Imagination and Ideals.

And, finally, the student should remember that in the category of imaginative powers must be placed that phase of mental activity which has so much to do with the making or marring of one’s life—the formation of ideals. Our ideals are the patterns after which we shape our life.

According to the nature of our ideals is the character of the life we lead.
Our ideals are the supports of that which we call character.

It is a truth, old as the race, and now being perceived most clearly by thinkers, that indeed “as a man thinketh in his heart so is he.” The influence of our ideals is perceived to affect not only our character but also our place and degree of success in life. We grow to be those of which we have held ideals.

If we create an ideal, either of general qualities or else these qualities as manifested by some person living or dead, and keep that ideal ever before us, we cannot help developing traits and qualities corresponding to those of our ideal.

Careful thought will show that character depends greatly upon the nature of our ideals; therefore, we see the effect of the imagination in character building.

Moreover, our imagination has an important bearing on our actions. Many a man has committed an imprudent or immoral act which he would not have done had he been possessed of an imagination which showed him the probable results of the action.

In the same way many men have been inspired to great deeds and achievements by reason of their imagination picturing to them the possible results of certain action.

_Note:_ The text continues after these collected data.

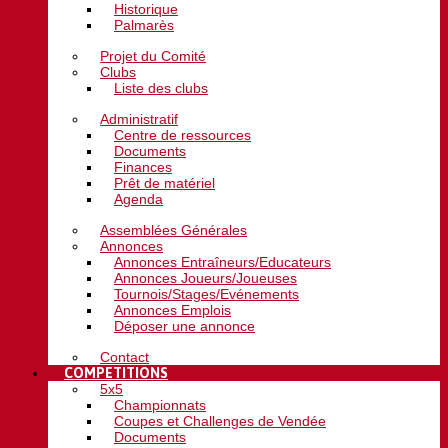
Historique
Palmarès
Projet du Comité
Clubs
Liste des clubs
Administratif
Centre de ressources
Documents
Finances
Prêt de matériel
Agenda
Assemblées Générales
Annonces
Annonces Entraîneurs/Educateurs
Annonces Joueurs/Joueuses
Tournois/Stages/Evénements
Annonces Emplois
Déposer une annonce
Contact
COMPETITIONS
5x5
Championnats
Coupes et Challenges de Vendée
Documents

The “big things” in all walks of life have been performed by men who had sufficient imagination to picture the possibilities of certain courses or plans.

The railroads, bridges, telegraph lines, cable lines, and other works of man are the results of the imagination of some men. The good fairy godmother always provides a vivid and lively imagination among the gifts she bestows upon her beloved godchildren. Well did the old philosopher pray to the gods: “And, with all, give unto me a clear and active imagination.”

The dramatic values of life depend upon the quality of the imagination. Life without imagination is mechanical and dreary. Imagination may increase the susceptibility to pain, but it pays for this by increasing the capacity for joy and happiness.

The pig has but little imagination, —little pain and little joy, —but who envies the pig? The person with a clear and active imagination is in a measure a creator of his world, or at least a re-creator.

He takes an active part in the creative activities of the universe, instead of being a mere pawn pushed here and there in the game of life.

Again, the divine gift of sympathy and understanding depends materially upon the possession of a good imagination. One can never understand the pain or problems of another unless he first can imagine himself in the place of the other.

Imagination is at the very heart of sympathy. One may be possessed of great capacity for feeling, but owing to his lack of imagination may never have this feeling called into action.

The person who would sympathize with others must first learn to understand them and feel their emotions. This he can do only if he has the proper degree of imagination. Those who reach the heart of the people must first be reached by the feelings of the people.

And this is possible only to him whose imagination enables him to picture himself in the same condition as others, and thus awaken his latent feelings and sympathies and understanding.

Thus it is seen that the imagination touches not only our intellectual life but also our emotional nature. Imagination is the very life of the soul.